And Popkin at Boing Boing presents the Game Boy that survived a bombing. They don’t make ’em like that anymore.

Keith Burgun on Diablo: Immortal

We like the work of indie game designer Keith Burgun here, and he has a new essay up about Diablo: Immortal, comparing it to other free2play and gatcha-style games. Diablo: Immortal, as has been noted previously by our intrepid alien newscaster Kent Drebnar, has been outright banned in two countries for its unusually rapacious loot system.

The piece begins with a long quote from the Diablo: Immortal subreddit that really tears into the game. It states that the game is worst than the standard f2p, calling it the worst example of play-to-win, and liking it to slot machines at the nearby gas station. (A condition that, here in the state of Georgia, is not far from reality. There are video poker machines here all over the place.)

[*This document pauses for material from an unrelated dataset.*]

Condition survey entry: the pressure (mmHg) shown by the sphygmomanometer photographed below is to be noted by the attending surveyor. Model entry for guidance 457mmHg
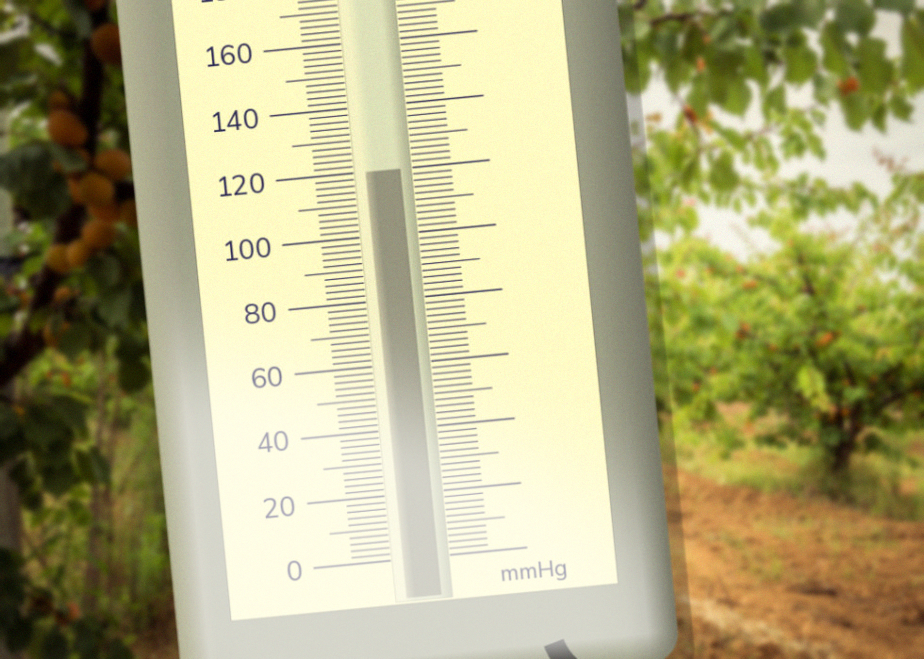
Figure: 120mmHg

Keith uses it to launch into the damage that gatcha patterns have done to game design in general, that its assumptions have soaked into gaming in ways beyond mere monetization. This include:

Diablo: Immortal’s daily quest report
  • mechanisms like random drops
  • drop odds made explicit in the game’s UI
  • star ratings for items
  • repetitive gameplay designed to entice players to grind away at it to increase the number of drops they get
  • overuse of crafting
  • making quests into a kind of progress treadmill, with explicit UI, requirements and rewards given as a cost/benefit exchange, and
  • having many things in the game “level up” in some manner.

To all of this I exclaim “hear hear!” I would just point out that a lot of these trends in fact originated in MMORPGs. What is a star rating for an item but another form of a colored rarity loot system?

I would even argue that loot itself has become a degraded concept. All of these things are geared towards “releasing endorphins” or delivering “dopamine hits.” If an executive above your team is speaking in those terms, my advice to you is to bail, if you can, you aren’t making the world a better place. If you are thinking like this, please reconsider why you’re making games.

There is more I have to say on this issue, but rather than steal any of Keith’s thunder I’ll let him explain it, and do my own ranting at some other time.

Keith Burgun Games: Diablo: Immortal and Aesthetic Gacha-ism. Images in this post are taken from a gameplay video from Blizzplanet on Youtube.

And this is off the subject but I can’t believe the internet hasn’t made much comedic hay out of a series that can name an ability Hungering Soulfire and keep a straight face.